Learn to use the right tools to read and write your DataFrames as pickle, CSV, JSON, Msgpack, HTML, Excel, HDF5, Parquet, and a PostgreSQL database.

Tags: Data Science, Jupyter, Science

Scheduled on wednesday 11:30 in room openhub


Miroslav Šedivý (@eumiro)

Using Python to make the sun shine and the wind blow. hjkl juggler and languages enthusiast. Living in the Europe/Berlin timezone, saving text files as UTF-8, typing on a standard US keyboard layout with a Compose key.


Reading a CSV file in Pandas can be as easy as dfr = pd.read_csv('filename.csv') and work each time, but still could return unexpected results. You may have to deal with ambiguous timestamps, broken timezone handling, obscure NaN notation, non-standard numbers representation, language-specific formats, or heterogeneous value types. The worst case is when it handles these problems somehow automatically and returns wrong data without warning.

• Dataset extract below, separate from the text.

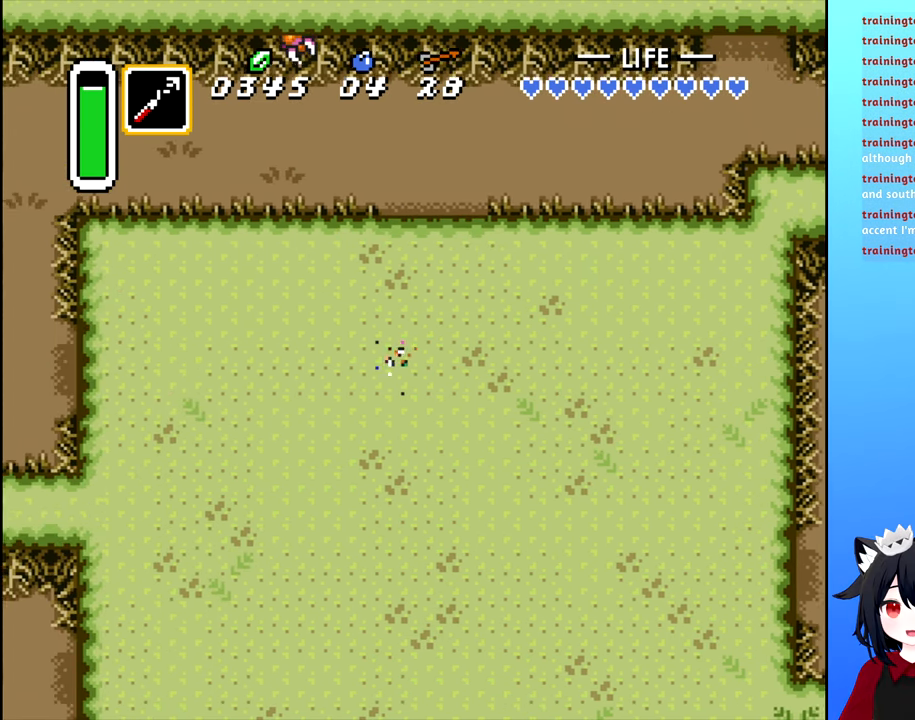
{"buttons": ["DPAD_LEFT"], "events": []}
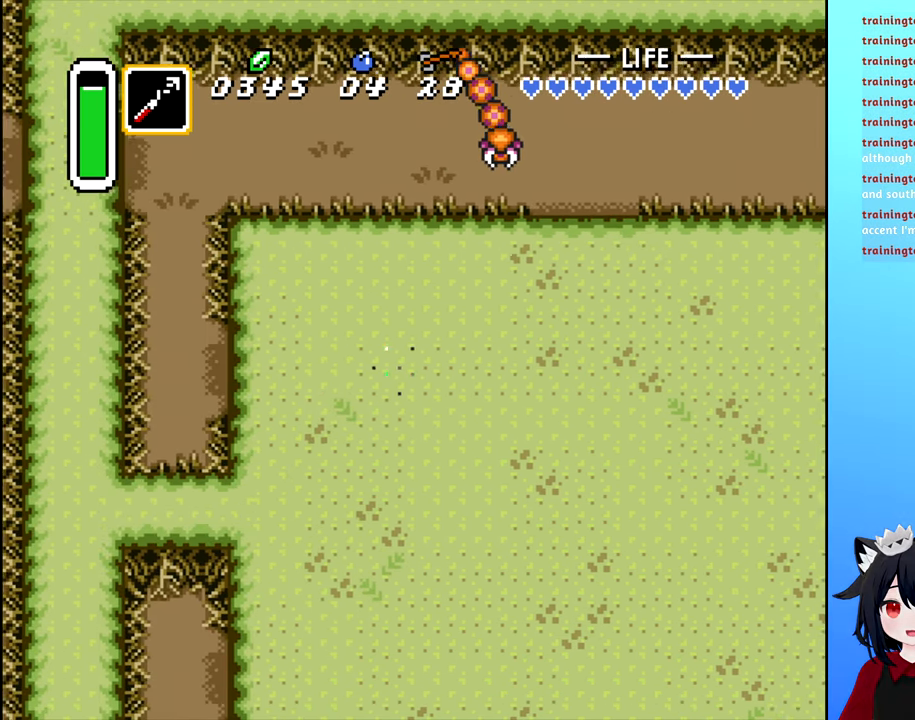
{"buttons": ["DPAD_DOWN"], "events": [[133, "DPAD_DOWN", "down"], [150, "DPAD_LEFT", "up"]]}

On a series of examples we'll try to import real-world cases, discuss the problems and find a stable way to handle them. After CSV we'll have a look at most other formats supported by Pandas IO tools, such as pickle, JSON, Msgpack, HTML, Excel, HDF5, Parquet and a PostgreSQL database.

The participants will need Python 3.x and a recent Pandas installation. Jupyter Notebook may be useful but not necessary. A repository with all code examples and test data will be published before the conference.